Exercise objective: Only one stretch of the data below should be repeated: the lines from the line containing "right elbow: (1091, 369)" through the line containing "left elbow: (1116, 365)", inclusive, exactly as they are.

=== Begin Enclosure ===

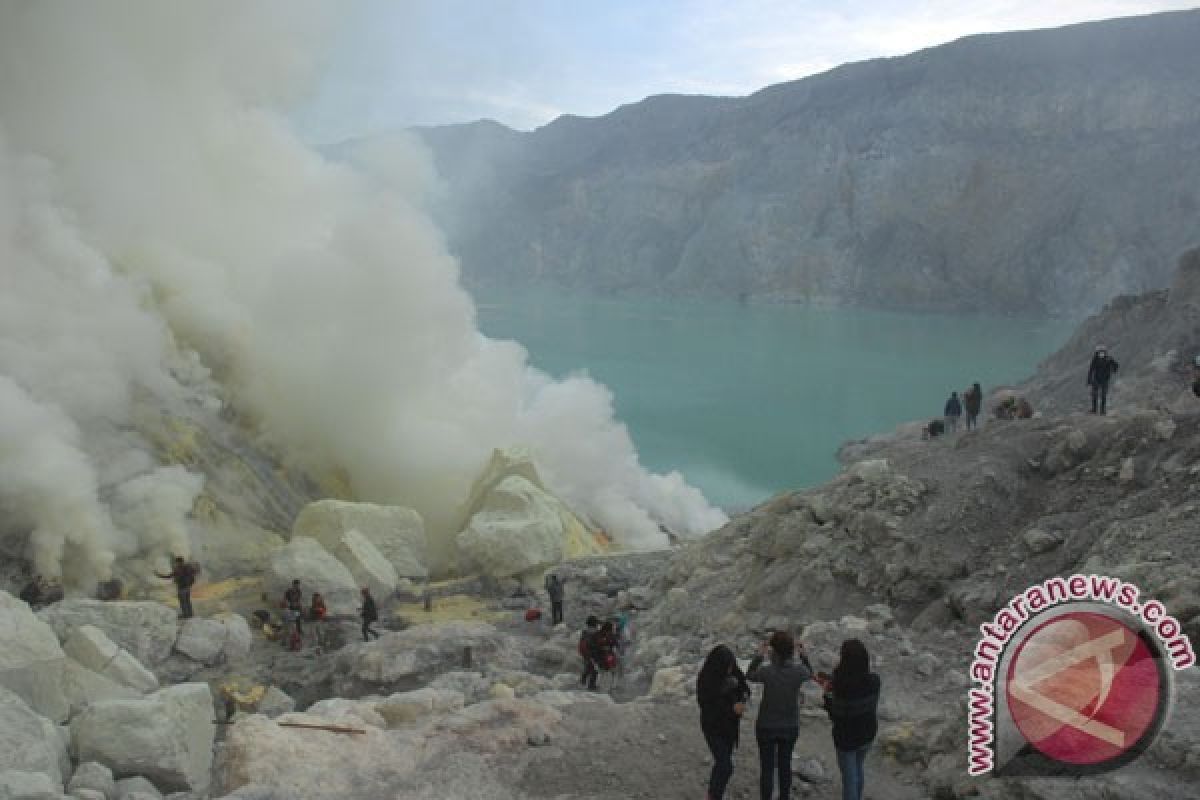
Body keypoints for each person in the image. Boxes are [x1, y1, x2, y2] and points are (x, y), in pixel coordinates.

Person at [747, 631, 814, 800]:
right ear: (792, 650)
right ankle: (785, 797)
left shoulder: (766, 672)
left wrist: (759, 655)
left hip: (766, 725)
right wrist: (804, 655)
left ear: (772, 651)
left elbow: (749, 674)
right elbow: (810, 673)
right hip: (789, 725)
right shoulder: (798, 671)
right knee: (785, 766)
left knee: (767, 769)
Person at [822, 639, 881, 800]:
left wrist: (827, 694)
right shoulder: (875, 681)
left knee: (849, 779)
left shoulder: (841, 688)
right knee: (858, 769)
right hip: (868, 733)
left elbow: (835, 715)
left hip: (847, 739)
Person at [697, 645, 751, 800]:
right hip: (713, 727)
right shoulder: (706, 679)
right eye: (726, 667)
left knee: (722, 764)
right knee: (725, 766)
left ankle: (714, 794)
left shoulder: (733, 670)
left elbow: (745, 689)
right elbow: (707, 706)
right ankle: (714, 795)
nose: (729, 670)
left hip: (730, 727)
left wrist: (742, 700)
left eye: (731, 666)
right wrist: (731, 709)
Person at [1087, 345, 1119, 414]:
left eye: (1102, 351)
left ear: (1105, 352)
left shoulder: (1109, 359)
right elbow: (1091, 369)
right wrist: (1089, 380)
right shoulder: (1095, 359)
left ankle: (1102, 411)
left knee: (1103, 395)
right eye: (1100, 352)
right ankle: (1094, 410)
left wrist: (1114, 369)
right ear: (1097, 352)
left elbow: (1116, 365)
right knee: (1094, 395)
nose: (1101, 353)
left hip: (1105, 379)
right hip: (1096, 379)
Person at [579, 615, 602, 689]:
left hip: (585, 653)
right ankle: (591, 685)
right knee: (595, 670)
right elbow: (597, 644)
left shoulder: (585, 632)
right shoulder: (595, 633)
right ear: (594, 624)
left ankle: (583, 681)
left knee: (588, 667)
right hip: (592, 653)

=== End Enclosure ===

Exercise response:
right elbow: (1091, 369)
right wrist: (1089, 380)
right shoulder: (1095, 359)
left ankle: (1102, 411)
left knee: (1103, 395)
right eye: (1100, 352)
right ankle: (1094, 410)
left wrist: (1114, 369)
right ear: (1097, 352)
left elbow: (1116, 365)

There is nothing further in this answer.